I love the sea, but this felt like something other. Waves pounded against the shore, roaring and hissing and sucking. Here was an alien entity, something with destructively troubling intentions. To enter it wouldn’t be to just leave behind the familiar solid world. Entering it would mean stepping into another medium, discovering other unseen dimensions. It felt like one-way trip. Going in would mean never returning.
Dungeness, more than any other place I have visited, feels like a zone of transition. Sea, sky, land. They meet and they seem to vie for dominion. I could feel the struggle between these elemental forces over the headland’s existence. I could sense, or at least imagine, the deep time which had shaped this place long before we had arrived and built our flimsy structures across it. I looked around at the lighthouses, the shacks, even the enormous bunkers of the nuclear power station, and we humans seemed so puny and irrelevant by comparison. What mattered our hopes and dreams in face of elements that have been battling it out for geological eras?
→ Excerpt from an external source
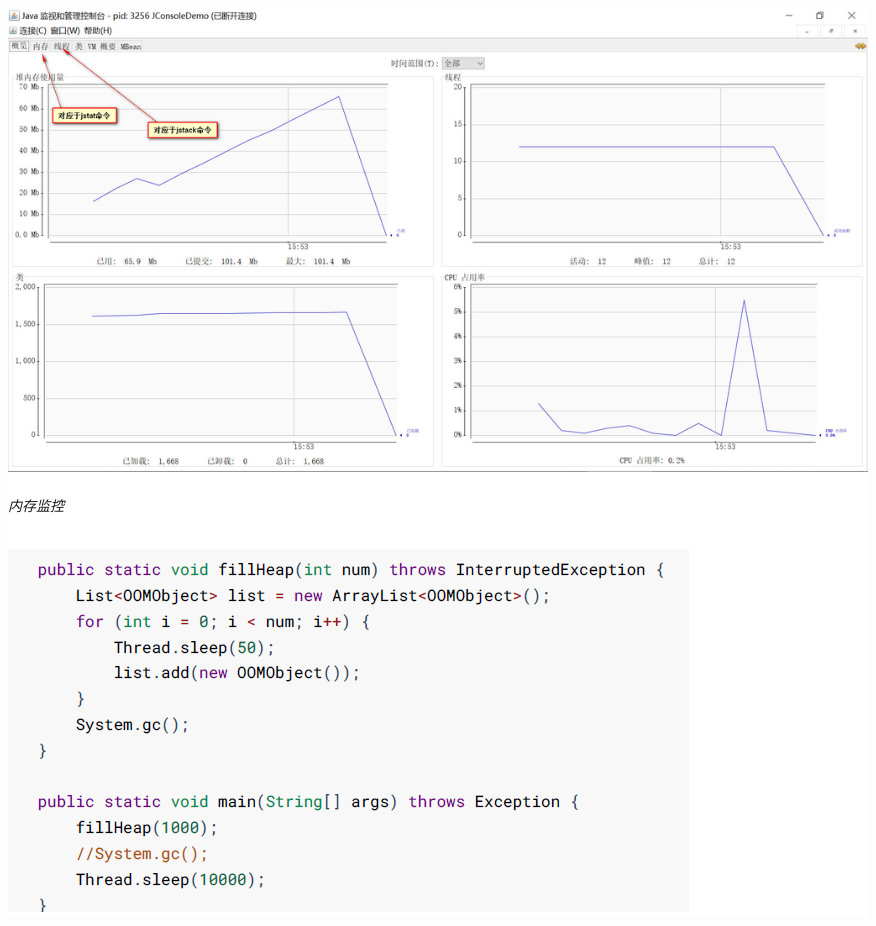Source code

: ![image-20220306040841449](images/image-20220306040841449.png)



###### 内存监控

![image-20220306041336692](images/image-20220306041336692.png)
I carried a notebook, and I started scribbling ideas about all that I saw. Drawn to the fantastical as my imagination tends to be, I found myself transporting Dungeness to an alien world. The fishing boats were abandoned and broken rocket ships. The old lighthouse became a temple. The shacks became the scavenged homes of the few denizens who lived here. The nuclear power station became a bunker housing and protecting visiting scientists. The shingle headland became a vast plain, hundreds if not thousands of kilometres wide. And the sea? Well, the sea became an antagonist: my story’s adversary. It became the Caul: a liquid entity that irresistibly drew all living creatures to it, all of whom promptly vanished on contact. No one who had entered the Caul ever returned.
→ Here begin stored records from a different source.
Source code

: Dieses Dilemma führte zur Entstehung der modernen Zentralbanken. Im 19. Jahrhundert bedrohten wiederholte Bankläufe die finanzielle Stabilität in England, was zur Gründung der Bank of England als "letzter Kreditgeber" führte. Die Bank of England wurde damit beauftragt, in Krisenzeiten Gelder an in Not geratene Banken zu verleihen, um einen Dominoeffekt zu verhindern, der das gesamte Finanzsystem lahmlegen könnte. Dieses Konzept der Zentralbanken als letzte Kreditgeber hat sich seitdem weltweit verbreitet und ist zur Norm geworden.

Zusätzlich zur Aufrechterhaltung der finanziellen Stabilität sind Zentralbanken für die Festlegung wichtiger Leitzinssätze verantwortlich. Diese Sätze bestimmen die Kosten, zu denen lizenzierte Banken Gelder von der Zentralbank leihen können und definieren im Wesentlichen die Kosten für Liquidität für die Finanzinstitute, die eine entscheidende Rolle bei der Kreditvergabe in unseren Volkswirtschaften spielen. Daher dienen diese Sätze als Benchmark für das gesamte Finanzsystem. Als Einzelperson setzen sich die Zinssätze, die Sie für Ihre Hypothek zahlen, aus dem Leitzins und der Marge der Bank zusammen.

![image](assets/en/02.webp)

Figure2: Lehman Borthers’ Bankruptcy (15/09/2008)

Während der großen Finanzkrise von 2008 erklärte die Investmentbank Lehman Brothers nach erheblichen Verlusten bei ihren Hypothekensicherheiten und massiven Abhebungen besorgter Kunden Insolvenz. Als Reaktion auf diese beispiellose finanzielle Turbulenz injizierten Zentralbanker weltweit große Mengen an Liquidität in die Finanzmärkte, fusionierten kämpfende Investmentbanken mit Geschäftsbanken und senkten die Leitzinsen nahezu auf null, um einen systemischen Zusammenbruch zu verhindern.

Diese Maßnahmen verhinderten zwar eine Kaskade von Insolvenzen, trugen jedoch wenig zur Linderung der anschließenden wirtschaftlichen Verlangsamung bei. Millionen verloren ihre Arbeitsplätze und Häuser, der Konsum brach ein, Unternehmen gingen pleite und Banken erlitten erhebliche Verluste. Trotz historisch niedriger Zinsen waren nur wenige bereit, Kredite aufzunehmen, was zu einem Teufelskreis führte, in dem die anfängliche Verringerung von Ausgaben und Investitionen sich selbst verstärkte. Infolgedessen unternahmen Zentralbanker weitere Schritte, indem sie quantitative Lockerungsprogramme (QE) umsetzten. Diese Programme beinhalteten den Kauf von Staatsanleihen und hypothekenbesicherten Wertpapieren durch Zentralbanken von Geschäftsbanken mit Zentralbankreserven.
I had a strange alien world and I just needed to find a story to tell in it.
I played on and off with the ideas for this story for many years, spending most of time rewriting my fantastical city story. But around 2018 – long after leaving London to live in nearby St Leonards-on-Sea – I gave up on my city and sat down to write the novel that Dungeness had inspired. It was initially set on an alien world. But in 2022, I reworked it so that it was set instead on a far-future Earth. All the elements from Dungeness were to the fore as I told a story of Earth abandoned, the oceans transformed into a deadly grey entity known as the Caul; of scientists struggling and failing to understand it; of a few outcasts who resisted the Caul, living on its shores; and of a lost child being found by an old woman, who discovers the child’s father – a rogue scientist – has been murdered; and of how the reasons for that murder lie in the mysteries and secrets of the Caul itself.
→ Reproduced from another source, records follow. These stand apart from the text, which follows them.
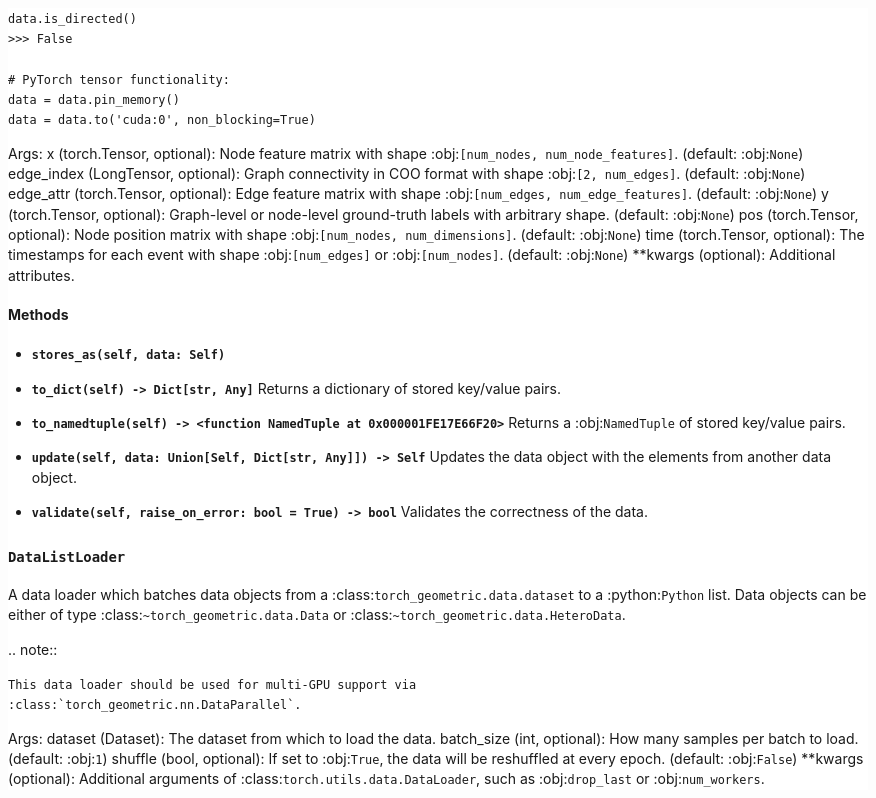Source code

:     data.is_directed()
    >>> False

    # PyTorch tensor functionality:
    data = data.pin_memory()
    data = data.to('cuda:0', non_blocking=True)

Args:
    x (torch.Tensor, optional): Node feature matrix with shape
        :obj:`[num_nodes, num_node_features]`. (default: :obj:`None`)
    edge_index (LongTensor, optional): Graph connectivity in COO format
        with shape :obj:`[2, num_edges]`. (default: :obj:`None`)
    edge_attr (torch.Tensor, optional): Edge feature matrix with shape
        :obj:`[num_edges, num_edge_features]`. (default: :obj:`None`)
    y (torch.Tensor, optional): Graph-level or node-level ground-truth
        labels with arbitrary shape. (default: :obj:`None`)
    pos (torch.Tensor, optional): Node position matrix with shape
        :obj:`[num_nodes, num_dimensions]`. (default: :obj:`None`)
    time (torch.Tensor, optional): The timestamps for each event with shape
        :obj:`[num_edges]` or :obj:`[num_nodes]`. (default: :obj:`None`)
    **kwargs (optional): Additional attributes.

#### Methods

- **`stores_as(self, data: Self)`**

- **`to_dict(self) -> Dict[str, Any]`**
  Returns a dictionary of stored key/value pairs.

- **`to_namedtuple(self) -> <function NamedTuple at 0x000001FE17E66F20>`**
  Returns a :obj:`NamedTuple` of stored key/value pairs.

- **`update(self, data: Union[Self, Dict[str, Any]]) -> Self`**
  Updates the data object with the elements from another data object.

- **`validate(self, raise_on_error: bool = True) -> bool`**
  Validates the correctness of the data.

### `DataListLoader`

A data loader which batches data objects from a
:class:`torch_geometric.data.dataset` to a :python:`Python` list.
Data objects can be either of type :class:`~torch_geometric.data.Data` or
:class:`~torch_geometric.data.HeteroData`.

.. note::

    This data loader should be used for multi-GPU support via
    :class:`torch_geometric.nn.DataParallel`.

Args:
    dataset (Dataset): The dataset from which to load the data.
    batch_size (int, optional): How many samples per batch to load.
        (default: :obj:`1`)
    shuffle (bool, optional): If set to :obj:`True`, the data will be
        reshuffled at every epoch. (default: :obj:`False`)
    **kwargs (optional): Additional arguments of
        :class:`torch.utils.data.DataLoader`, such as :obj:`drop_last` or
        :obj:`num_workers`.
This is Exo, a science fiction murder mystery and my debut novel, published by Diversion Books this autumn in America, but reaching these shores in early January.
Exo is Dungeness. Or at least Dungeness distorted through the lens of my imagination. Dungeness is so much more than the place I have described here. But these fragments I’ve discussed are the elements that won’t let me go.
They keep calling to me. I can’t resist them.
Once you enter Dungeness, there’s no going back.